Comarch Cracovia wygrała rywalizację o nowego bramkarza Roka Stojanoviča z jego dotychczasowym klubem. Generalny menedżer wicemistrza Wielkiej Brytanii przyznaje, że "Pasy" znacząco przebiły finansową ofertę klubu z Sheffield.
Jak informowaliśmy wcześniej, Słowieniec związał się z Cracovią rocznym kontraktem.
Poprzednie rozgrywki spędził w drużynie Sheffield Steelers. Na taflach brytyjskiej Elite Ice Hockey League rozegrał 35 meczów, w których interweniował ze skutecznością oscylującą w granicach 92,5 procent i wpuszczał średnio 2,27 bramki na mecz. Z kolei w fazie play-off rozegrał jedno spotkanie.
Trener i generalny menedżer Steelers Aaron Fox mówi, że słoweński bramkarz grał w jego zespole powyżej oczekiwań, stąd władze wicemistrza Wielkiej Brytanii chciały go zatrzymać.
- Przyszedł i grał dla nas naprawdę świetny hokej.
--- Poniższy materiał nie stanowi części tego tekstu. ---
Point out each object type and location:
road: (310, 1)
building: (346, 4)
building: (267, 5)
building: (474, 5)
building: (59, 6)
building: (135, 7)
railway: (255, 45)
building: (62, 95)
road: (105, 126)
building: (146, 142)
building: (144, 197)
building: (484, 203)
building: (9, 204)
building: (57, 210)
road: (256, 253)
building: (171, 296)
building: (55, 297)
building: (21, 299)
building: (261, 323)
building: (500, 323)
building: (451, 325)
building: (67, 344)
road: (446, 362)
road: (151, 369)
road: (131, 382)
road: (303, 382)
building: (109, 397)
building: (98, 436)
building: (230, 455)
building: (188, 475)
Miałem rozmowę z jego agentem na temat podpisania kontraktu na nowy sezon za kwotę, którą uważaliśmy za dobrą, ale on chciał sprawdzić rynek - zdradził Fox w rozmowie z lokalnym brytyjskim dziennikiem "Sheffield Star".
W efekcie tego sprawdzenia Stojanovič otrzymał ofertę z Cracovii, z którą - według Foxa - brytyjski klub nie był w stanie konkurować.
- Dostał propozycję za znacząco więcej niż my mogliśmy zapłacić - mówi Kanadyjczyk. - Na pewno grał u nas lepiej niż chyba ktokolwiek oczekiwał i wykorzystał ten dobry sezon do zarobienia dużej podwyżki.
Fox nie ma do swojego byłego podopiecznego pretensji, a wręcz przeciwnie.
- Cieszę się ze względu na niego. To świetny człowiek i kolega z drużyny - mówi. - Życzę mu w dalszej karierze wszystkiego najlepszego.
Sam Stojanovič po podpisaniu kontraktu w Krakowie podał jednak inne przyczyny tej decyzji niż finansowa.
- Możliwość gry w Hokejowej Lidze Mistrzów i walka o mistrzostwo przekonała mnie do związania się z Cracovią. Chcę dać z siebie jak najwięcej i pomóc drużynie w grze o najwyższe cele - powiedział.